Last year, I played a significant role in helping the OSC Delegation win the Service Award as I worked tirelessly for two months writing letters and organizing meetings with local business owners such as the CEO of Keels, Careems Jewelers and the Owner of Hayleys, to name a few. My aim was to convince them to sponsor OSC’s Service segment of MUN, in which, each school is asked to fund as many school bags, inclusive of a set list for stationary, and the school that produces the most is compensated with the Service Award. Last year, I helped to source 165 bags, which were proceeded to donate to poverty-stricken families around Sri Lanka. Although the primary focus was on the debating, I thoroughly enjoyed this segment within the program as I felt that it gave me an opportunity to not only showcase and exercise my skills of leadership, commitment, patience and resilience but to also present me with the perfect occasion to give back to the community that has nurtured and fostered my development through the years.
This year, contrasting our usual agenda, during today’s MUN lesson the SG and our Faculty advisor decided to donate not only the surplus bags from last years’ service run but remnants of a culmination of activities. The group organized ourselves into different sections, depending on the item, books, bags, stationary… etc. and furiously sorted through the messy clumps of materials, hoping to pack them into the multitude of empty boxes in time. These boxes are to be donated to an organization called, ‘Hope for Kids’, that centered on sheltering and nurturing a group of marginalized, poverty-stricken children. This non- profit organization addresses the global issue of poverty, in which they plan to create a safe environment in which children can explore their physical, spiritual and relational needs.

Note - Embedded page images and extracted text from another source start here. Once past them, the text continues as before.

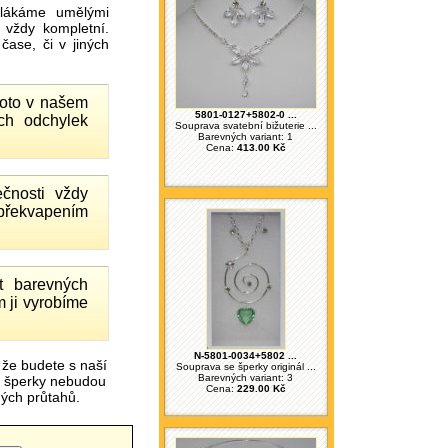
ákáme umělými
 vždy kompletní.
ase, či v jiných
proto v našem
5801-0127+5802-0 ...
ch odchylek
Souprava svatební bižuterie ...
Barevných variant: 1
Cena:
413.00 Kč
čnosti vždy
 překvapením
 barevných
 ji vyrobíme
N-5801-0034+5802 ...
 že budete s naší
Souprava se šperky originál ...
Barevných variant: 3
é šperky nebudou
Cena:
229.00 Kč
čných průtahů.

While packing the boxes, I contemplated whether these donations might create a drastic dent as I questioned the significance of the impact of these materials. I then realized that something that might be an everyday norm for us privileged students might be a gem that the hope for kids’ students might cherish. This train of thought (unexpectedly) triggered a deeper reaction within myself … a more permanent one and one of gratitude. I often mistake the act of thanking as being in ‘gratitude’ as I find that they are synonymous. However, I stand corrected, as the basis for the act is of temporary gratefulness whereas gratitude has a more permanent and resilient foundation. Thus, this MUN lesson proved to be one that was pivotal in updating me as an individual, given that it was truly one of service … for both parties.